•MAAF, NIAN•

2 1 0
                                    

"Tapi kenapa kamu ikutan duduk disini? Dalam gelap banyak nyamuk lho." Agasa kembali ke mode normalnya

"Nyamuknya mana berani gigit aku. Kan ada kamu yang ngelindungi hehe..." Gombal Agera santai

"Terserahlah. Terus, apa harapan kamu di umur yang ke tujuh belas ini?" Tanya Agasa lagi sambil menatap langit malam

"Hmm apa ya... Aku gak punya keinginan khusus sih. Karna aku udah nyaman sama kehidupan aku yang sekarang. Jadi, mungkin aku bakal minta sama tuhan untuk gak merubah hidupku. Aku pengen tetep kayak gini." Agera tersenyum merekah

Tapi entah kenapa Agasa justru menampilkan raut sedih.

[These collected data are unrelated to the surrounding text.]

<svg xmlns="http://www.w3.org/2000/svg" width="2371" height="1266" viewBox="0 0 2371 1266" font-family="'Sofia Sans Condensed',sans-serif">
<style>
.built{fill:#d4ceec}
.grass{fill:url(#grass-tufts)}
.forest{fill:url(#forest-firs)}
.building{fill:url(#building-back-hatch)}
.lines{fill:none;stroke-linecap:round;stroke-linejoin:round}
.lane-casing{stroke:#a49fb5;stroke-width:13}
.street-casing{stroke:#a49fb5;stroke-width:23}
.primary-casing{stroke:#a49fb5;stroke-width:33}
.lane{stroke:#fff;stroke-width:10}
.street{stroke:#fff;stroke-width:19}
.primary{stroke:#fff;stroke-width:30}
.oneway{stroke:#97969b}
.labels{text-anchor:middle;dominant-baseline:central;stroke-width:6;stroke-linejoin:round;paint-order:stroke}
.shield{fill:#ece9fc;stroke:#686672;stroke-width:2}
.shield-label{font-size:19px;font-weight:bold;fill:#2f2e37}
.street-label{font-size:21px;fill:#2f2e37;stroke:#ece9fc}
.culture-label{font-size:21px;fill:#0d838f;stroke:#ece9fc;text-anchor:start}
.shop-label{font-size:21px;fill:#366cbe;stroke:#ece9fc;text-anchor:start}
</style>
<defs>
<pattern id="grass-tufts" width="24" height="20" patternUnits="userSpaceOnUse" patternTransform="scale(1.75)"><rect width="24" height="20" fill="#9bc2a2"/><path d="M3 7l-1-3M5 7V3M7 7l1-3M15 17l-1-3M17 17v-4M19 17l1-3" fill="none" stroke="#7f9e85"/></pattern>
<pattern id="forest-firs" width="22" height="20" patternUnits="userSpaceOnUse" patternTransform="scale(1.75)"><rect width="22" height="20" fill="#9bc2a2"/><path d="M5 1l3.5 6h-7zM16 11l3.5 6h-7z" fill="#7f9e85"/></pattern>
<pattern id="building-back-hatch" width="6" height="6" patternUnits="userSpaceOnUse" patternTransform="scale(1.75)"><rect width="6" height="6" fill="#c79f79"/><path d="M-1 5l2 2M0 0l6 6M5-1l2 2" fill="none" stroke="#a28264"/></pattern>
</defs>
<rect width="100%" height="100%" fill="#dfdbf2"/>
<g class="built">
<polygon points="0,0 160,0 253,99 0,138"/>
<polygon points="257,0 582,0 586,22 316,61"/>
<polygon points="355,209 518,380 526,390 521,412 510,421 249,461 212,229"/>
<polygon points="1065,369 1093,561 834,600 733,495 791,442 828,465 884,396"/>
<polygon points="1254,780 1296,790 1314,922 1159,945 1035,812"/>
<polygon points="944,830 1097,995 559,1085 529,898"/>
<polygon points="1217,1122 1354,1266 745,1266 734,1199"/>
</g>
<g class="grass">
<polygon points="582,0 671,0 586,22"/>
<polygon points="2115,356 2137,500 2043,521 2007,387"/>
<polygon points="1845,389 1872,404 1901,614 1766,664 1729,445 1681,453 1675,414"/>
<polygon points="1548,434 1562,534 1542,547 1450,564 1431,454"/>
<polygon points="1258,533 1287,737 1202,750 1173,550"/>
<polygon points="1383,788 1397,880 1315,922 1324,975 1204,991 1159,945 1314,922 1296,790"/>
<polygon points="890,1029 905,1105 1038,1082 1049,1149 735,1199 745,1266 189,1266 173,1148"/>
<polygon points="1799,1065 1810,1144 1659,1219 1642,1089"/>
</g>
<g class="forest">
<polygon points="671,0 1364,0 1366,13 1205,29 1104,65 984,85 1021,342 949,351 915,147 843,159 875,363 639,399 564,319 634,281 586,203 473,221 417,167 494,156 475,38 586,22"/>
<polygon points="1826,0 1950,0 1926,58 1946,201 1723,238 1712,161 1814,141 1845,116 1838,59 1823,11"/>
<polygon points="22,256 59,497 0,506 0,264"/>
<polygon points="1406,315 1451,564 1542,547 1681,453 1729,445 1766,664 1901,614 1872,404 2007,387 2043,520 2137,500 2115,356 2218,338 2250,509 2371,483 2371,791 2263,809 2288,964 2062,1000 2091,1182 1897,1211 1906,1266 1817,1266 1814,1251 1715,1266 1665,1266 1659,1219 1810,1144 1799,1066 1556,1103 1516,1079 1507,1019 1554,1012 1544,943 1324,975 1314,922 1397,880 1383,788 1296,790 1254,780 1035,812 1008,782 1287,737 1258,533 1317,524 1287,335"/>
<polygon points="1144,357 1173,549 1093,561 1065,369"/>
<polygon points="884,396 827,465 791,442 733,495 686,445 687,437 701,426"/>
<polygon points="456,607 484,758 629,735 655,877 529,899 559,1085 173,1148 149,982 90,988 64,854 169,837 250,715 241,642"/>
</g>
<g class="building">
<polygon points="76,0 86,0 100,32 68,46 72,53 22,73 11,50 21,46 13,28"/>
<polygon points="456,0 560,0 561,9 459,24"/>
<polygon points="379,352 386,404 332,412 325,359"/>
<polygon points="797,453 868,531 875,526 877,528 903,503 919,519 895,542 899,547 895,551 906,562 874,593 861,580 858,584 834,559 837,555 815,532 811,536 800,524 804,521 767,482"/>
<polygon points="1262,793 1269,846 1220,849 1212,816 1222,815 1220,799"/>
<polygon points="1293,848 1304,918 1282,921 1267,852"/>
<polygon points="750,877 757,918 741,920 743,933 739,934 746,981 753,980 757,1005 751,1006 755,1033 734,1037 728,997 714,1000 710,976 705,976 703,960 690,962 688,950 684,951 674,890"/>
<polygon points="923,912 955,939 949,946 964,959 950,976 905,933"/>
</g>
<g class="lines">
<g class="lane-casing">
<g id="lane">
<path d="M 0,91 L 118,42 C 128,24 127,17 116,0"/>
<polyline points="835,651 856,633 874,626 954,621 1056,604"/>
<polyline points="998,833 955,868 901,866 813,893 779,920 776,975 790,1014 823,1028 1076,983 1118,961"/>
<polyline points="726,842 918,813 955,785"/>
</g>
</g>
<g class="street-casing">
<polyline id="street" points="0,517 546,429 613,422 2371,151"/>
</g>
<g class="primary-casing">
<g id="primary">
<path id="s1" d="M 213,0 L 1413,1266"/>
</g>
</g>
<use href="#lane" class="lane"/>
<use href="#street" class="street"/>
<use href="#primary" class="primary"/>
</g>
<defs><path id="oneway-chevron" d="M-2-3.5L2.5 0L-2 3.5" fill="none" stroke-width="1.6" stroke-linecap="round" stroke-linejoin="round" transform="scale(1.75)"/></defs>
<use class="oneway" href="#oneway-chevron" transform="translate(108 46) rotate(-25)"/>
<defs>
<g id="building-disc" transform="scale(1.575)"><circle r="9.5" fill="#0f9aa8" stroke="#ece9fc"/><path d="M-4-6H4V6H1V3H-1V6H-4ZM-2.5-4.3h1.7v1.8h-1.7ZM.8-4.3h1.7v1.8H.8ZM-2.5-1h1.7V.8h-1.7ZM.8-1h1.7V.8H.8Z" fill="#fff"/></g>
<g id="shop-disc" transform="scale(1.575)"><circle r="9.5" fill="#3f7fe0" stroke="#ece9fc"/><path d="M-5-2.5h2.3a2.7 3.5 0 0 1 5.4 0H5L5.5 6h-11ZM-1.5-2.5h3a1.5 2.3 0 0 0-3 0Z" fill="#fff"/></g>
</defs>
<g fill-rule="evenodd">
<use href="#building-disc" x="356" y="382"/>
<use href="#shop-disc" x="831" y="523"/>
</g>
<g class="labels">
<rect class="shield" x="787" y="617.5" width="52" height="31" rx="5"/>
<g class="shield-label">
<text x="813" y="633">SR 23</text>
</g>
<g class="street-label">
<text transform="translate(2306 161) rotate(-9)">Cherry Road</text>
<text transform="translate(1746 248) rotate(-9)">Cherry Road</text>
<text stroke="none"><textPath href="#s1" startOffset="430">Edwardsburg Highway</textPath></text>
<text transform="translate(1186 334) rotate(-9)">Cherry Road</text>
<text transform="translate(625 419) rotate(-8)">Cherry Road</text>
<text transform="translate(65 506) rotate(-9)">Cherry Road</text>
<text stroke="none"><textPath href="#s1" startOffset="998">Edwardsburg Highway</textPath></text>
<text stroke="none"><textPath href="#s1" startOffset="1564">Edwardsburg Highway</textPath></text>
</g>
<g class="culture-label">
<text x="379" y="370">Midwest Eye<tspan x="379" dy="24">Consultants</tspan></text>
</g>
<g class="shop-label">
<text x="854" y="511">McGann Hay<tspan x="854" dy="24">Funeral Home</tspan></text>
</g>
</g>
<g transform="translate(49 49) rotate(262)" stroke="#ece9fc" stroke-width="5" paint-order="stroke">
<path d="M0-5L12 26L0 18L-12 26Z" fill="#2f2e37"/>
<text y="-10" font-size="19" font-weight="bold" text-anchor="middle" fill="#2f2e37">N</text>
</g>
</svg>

"Umur kamu sekarang berapa sih Gas? Delapan belas ya? Atau sembilan belas?"

Agasa berdiri, "Itu gak penting."

Agera ikut berdiri, "Jadi yang penting apa?"

"Yang terpenting itu, apa yang orang itu lakukan semasa hidup."

"Hahaha ngomongnya kayak orangtua aja!" Agera tertawa geli

Namun Agasa hanya memandanginya saja.

"Ayo balik. Aku anterin kamu."

Hening sekali. Baik suasana komplek maupun mereka. Sedari tadi tak ada yang membuka mulut.

Langkah Agasa semakin cepat, hingga membuat Agera kewalahan mengikutinya. Sampai Agera menarik ujung kaos polos Agasa.

"Jangan jauh-jauh!" Ucap gadis itu kelelahan

Entah apa tafsiran di kepala Agasa mengenai kalimat Agera, yang jelas sekarang matanya berkaca-kaca.

Lalu Agasa tersenyum tulus, "Memangnya kamu kira aku tega ninggalin kamu dalam gelap malam kayak gini?"

"Sini!" Agasa mengulurkan tangan kanannya. Sepertinya ia meminta Agera menggandeng tangannya. Tanpa lama-lama Agera langsung menerima

Kini mereka berdua berjalan sambil bergandeng tangan. Namun tetap diberi jarak. Lebih tepatnya Agera seperti dituntun jalannya.

"Udah sampe."

"Makasih ya!" Ucap Agera dihiasi senyum simpul

"Eh tapi aku belum ngasih kado..."

"Udah kok." Salib Agera

"Hah?"

"Bye!! Selamat malam!!" Agera menutup gerbang lalu berlari masuk ke kamarnya

Kembali Agasa menoleh ke langit. "Keliatannya malam ini lebih gelap dari biasanya."

•••

"Pokoknya Sintya gak mau tau ya Pi, Papi harus pecat ayah nya Jean sekarang!"

Di dalam ruangan kerja Pak Santo, ia direngeki oleh anak gadis perempuannya yang tak lain Sintya.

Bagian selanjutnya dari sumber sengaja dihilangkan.